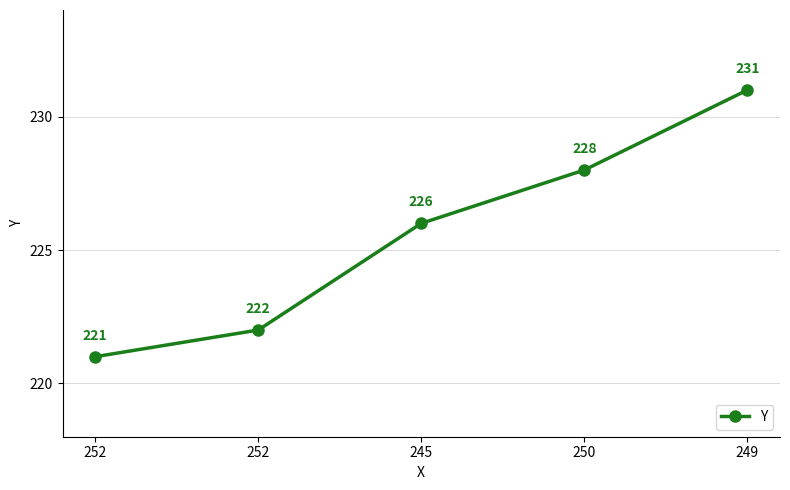

Is this an area chart (filled region under the line)?

No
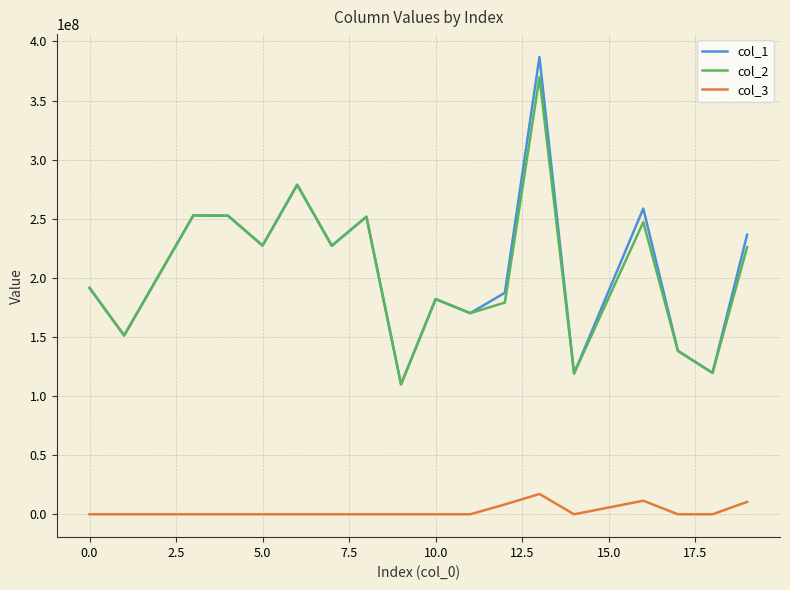

Rank the series by their maximum value, from highest to lowest.

col_1, col_2, col_3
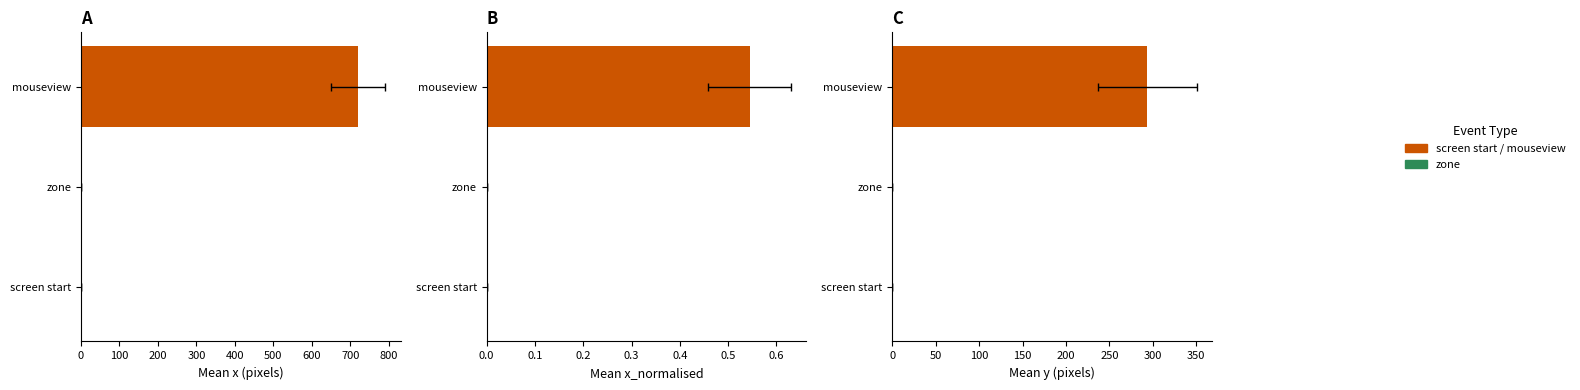

Does the chart contain any negative values?

No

┄┄┄┄┄┄┄┄┄┄┄┄┄┄┄┄┄┄┄┄

Copy out every line of the material above verbatim, leaving out the pictures.

Is this an area chart (filled region under the line)?

No

Rank the series by their maximum value, from highest to lowest.

col_1, col_2, col_3

Does the chart contain any negative values?

No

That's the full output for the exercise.